Prompt -> Set out exactly every line of the entries below, starting at the line that holds "left shoulder: (365, 234)" and stopping after the line that holds "left back paw: (246, 336)".

Given data ->

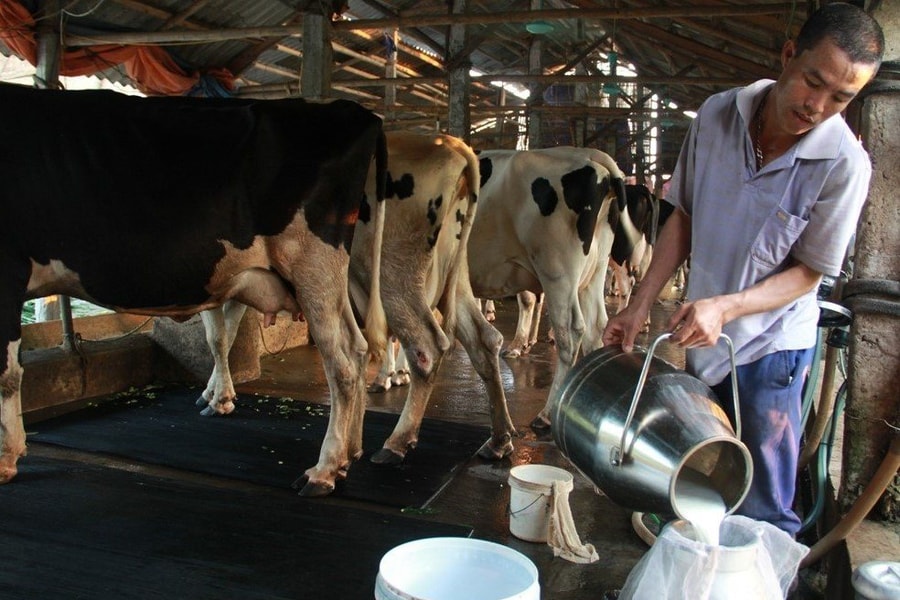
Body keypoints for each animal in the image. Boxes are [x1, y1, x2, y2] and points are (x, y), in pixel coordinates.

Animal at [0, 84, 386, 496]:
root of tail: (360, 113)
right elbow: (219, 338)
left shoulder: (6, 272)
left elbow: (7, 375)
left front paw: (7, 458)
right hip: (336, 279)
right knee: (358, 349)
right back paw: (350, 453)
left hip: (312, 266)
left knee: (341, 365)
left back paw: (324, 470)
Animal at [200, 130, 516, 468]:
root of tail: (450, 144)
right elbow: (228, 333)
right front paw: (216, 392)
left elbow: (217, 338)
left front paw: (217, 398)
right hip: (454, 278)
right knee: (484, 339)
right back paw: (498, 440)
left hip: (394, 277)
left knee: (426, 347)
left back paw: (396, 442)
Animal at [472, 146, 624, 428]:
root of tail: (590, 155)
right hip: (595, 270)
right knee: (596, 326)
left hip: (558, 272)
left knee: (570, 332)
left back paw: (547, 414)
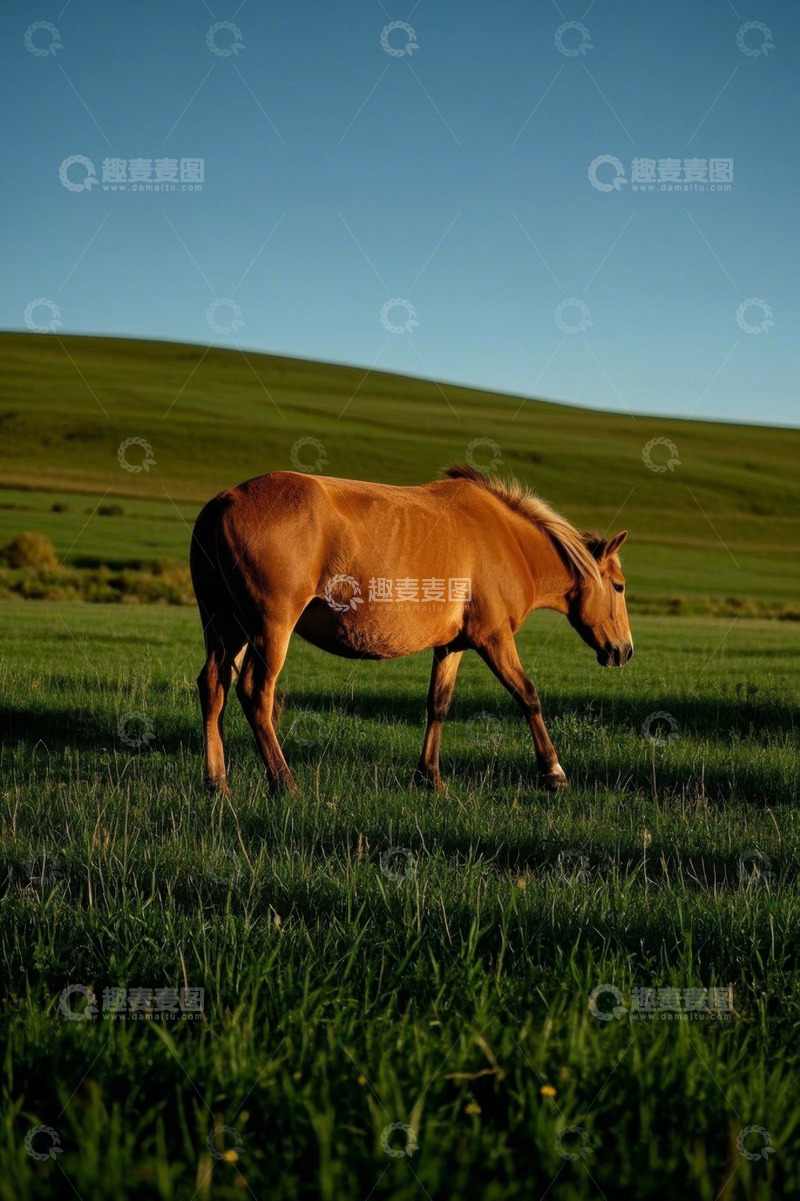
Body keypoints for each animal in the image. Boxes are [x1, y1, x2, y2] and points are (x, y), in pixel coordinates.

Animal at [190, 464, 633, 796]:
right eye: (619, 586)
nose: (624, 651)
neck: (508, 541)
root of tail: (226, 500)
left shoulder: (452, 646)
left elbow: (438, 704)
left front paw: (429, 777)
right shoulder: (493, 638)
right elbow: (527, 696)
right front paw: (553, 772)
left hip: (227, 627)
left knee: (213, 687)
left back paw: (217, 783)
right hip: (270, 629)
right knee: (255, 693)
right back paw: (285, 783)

---

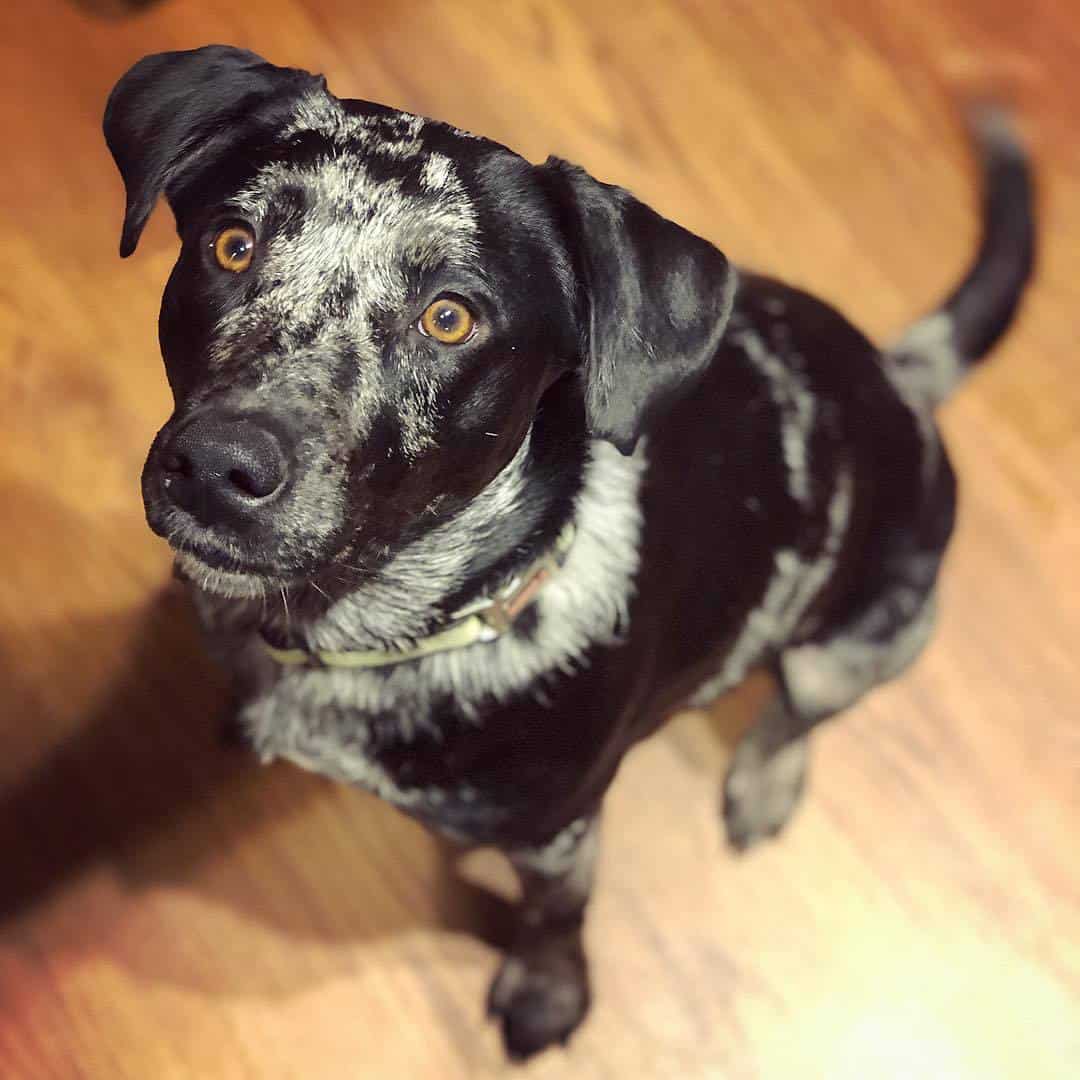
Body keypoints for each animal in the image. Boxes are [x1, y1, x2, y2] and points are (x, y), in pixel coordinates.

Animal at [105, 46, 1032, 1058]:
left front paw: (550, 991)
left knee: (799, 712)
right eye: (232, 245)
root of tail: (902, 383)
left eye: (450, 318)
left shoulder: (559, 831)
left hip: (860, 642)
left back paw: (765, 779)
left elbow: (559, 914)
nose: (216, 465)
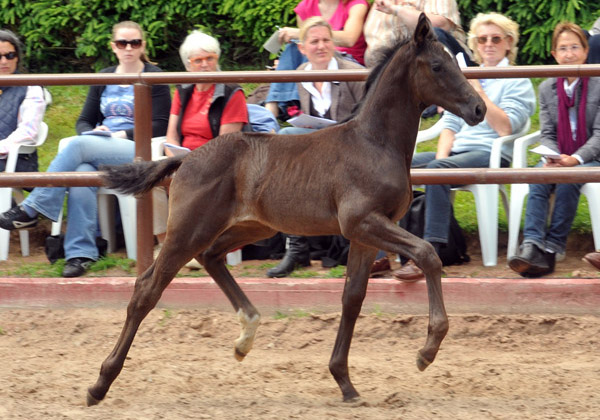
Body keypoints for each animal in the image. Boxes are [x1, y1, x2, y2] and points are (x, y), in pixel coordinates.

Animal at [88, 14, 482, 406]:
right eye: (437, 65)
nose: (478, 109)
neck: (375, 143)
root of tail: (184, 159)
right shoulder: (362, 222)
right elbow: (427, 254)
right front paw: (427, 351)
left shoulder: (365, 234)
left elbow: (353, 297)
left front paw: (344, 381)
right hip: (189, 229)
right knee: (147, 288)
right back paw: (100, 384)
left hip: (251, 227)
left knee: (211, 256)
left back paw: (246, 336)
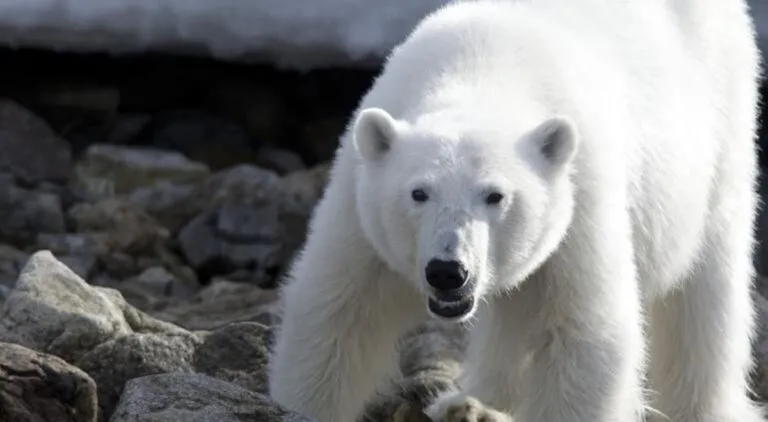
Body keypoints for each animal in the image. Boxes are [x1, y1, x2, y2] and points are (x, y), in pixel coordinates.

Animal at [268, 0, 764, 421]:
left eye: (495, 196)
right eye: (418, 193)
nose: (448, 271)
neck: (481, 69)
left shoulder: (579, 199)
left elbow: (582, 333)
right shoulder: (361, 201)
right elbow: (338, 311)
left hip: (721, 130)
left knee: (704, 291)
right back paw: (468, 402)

---

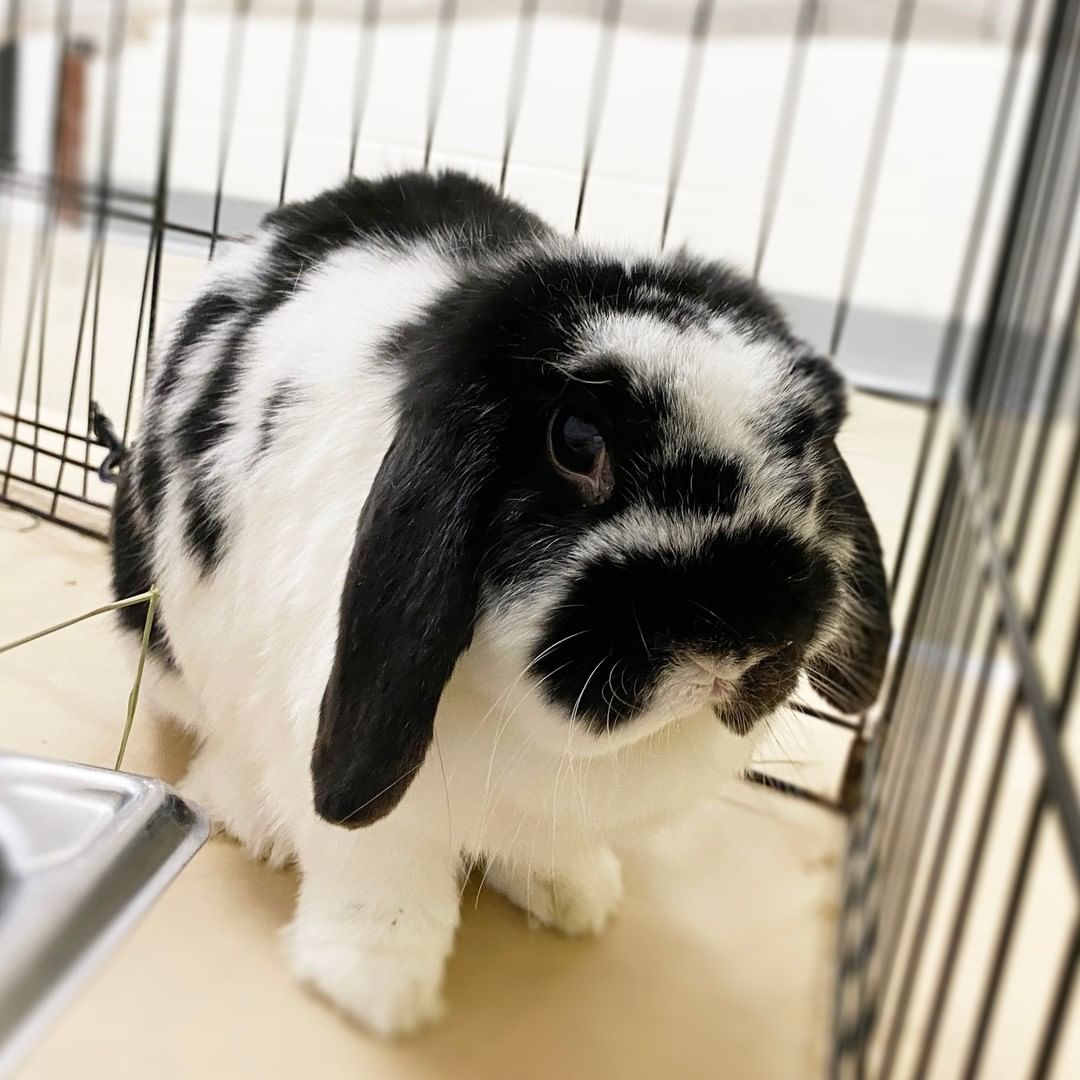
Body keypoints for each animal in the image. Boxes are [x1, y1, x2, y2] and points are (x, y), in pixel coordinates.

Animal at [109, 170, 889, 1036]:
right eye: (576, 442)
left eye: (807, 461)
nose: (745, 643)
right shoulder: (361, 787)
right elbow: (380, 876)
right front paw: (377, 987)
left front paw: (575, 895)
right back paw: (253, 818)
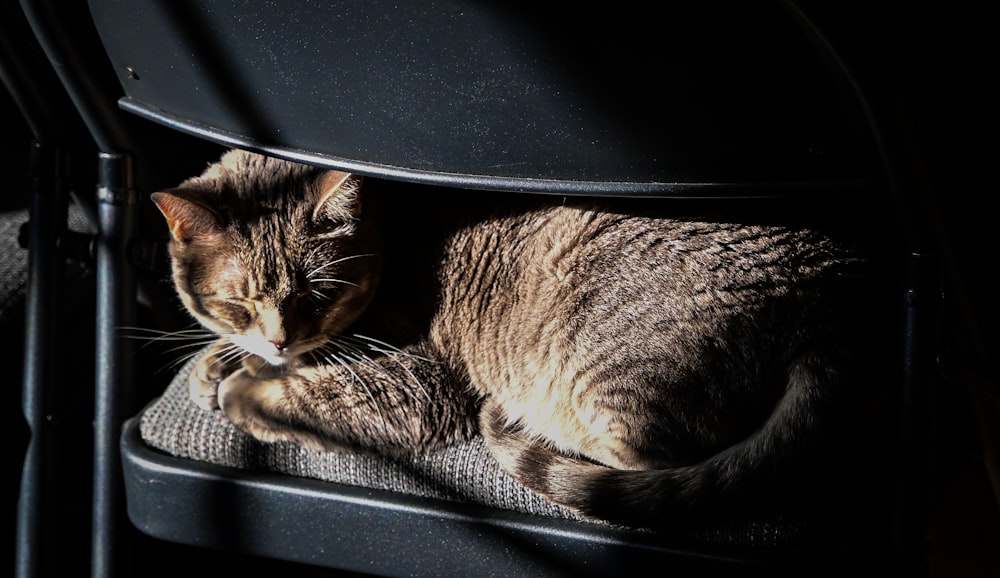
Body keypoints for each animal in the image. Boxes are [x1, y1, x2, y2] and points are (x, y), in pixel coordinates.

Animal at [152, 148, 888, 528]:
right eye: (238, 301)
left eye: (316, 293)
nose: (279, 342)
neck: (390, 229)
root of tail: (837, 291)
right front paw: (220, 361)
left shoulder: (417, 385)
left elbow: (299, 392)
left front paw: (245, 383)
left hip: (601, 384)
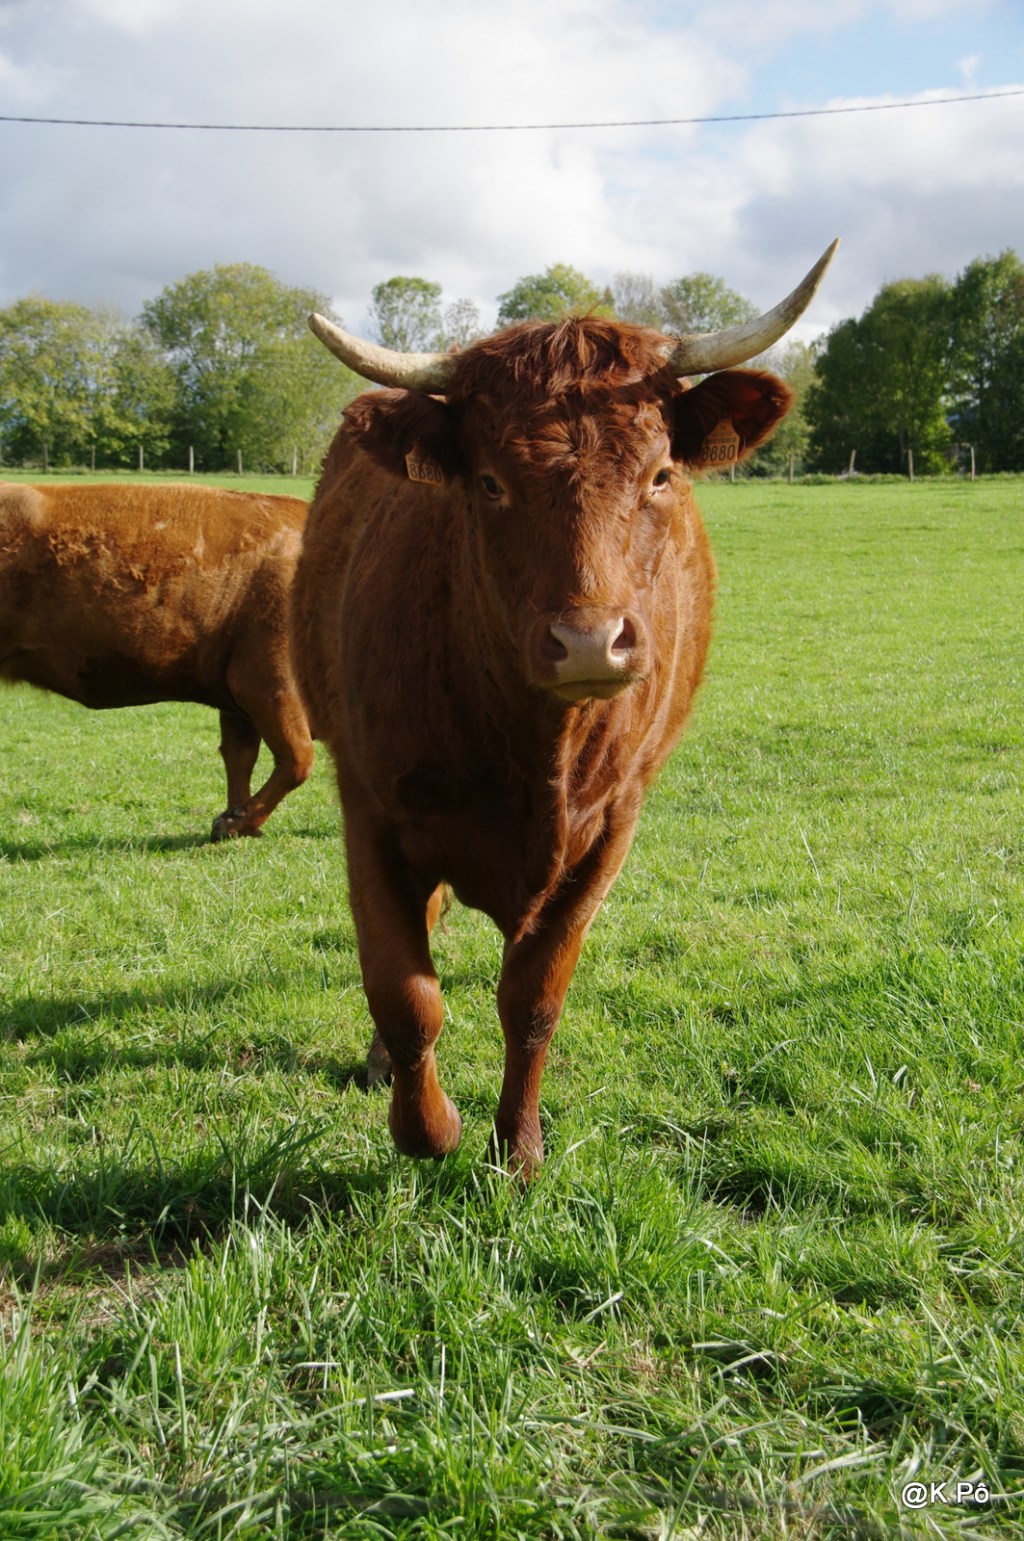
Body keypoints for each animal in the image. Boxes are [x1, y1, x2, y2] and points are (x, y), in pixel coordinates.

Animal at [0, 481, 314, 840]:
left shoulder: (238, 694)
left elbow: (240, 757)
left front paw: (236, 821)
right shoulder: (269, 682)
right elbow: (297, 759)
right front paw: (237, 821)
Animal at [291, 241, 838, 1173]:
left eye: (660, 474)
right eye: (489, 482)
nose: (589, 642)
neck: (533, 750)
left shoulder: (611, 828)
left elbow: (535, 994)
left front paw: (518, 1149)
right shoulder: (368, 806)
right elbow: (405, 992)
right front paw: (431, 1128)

Expected answer ->
left shoulder: (365, 234)
left elbow: (353, 297)
left front paw: (344, 381)
right hip: (189, 229)
right knee: (147, 288)
right back paw: (100, 384)
left hip: (251, 227)
left knee: (211, 256)
left back paw: (246, 336)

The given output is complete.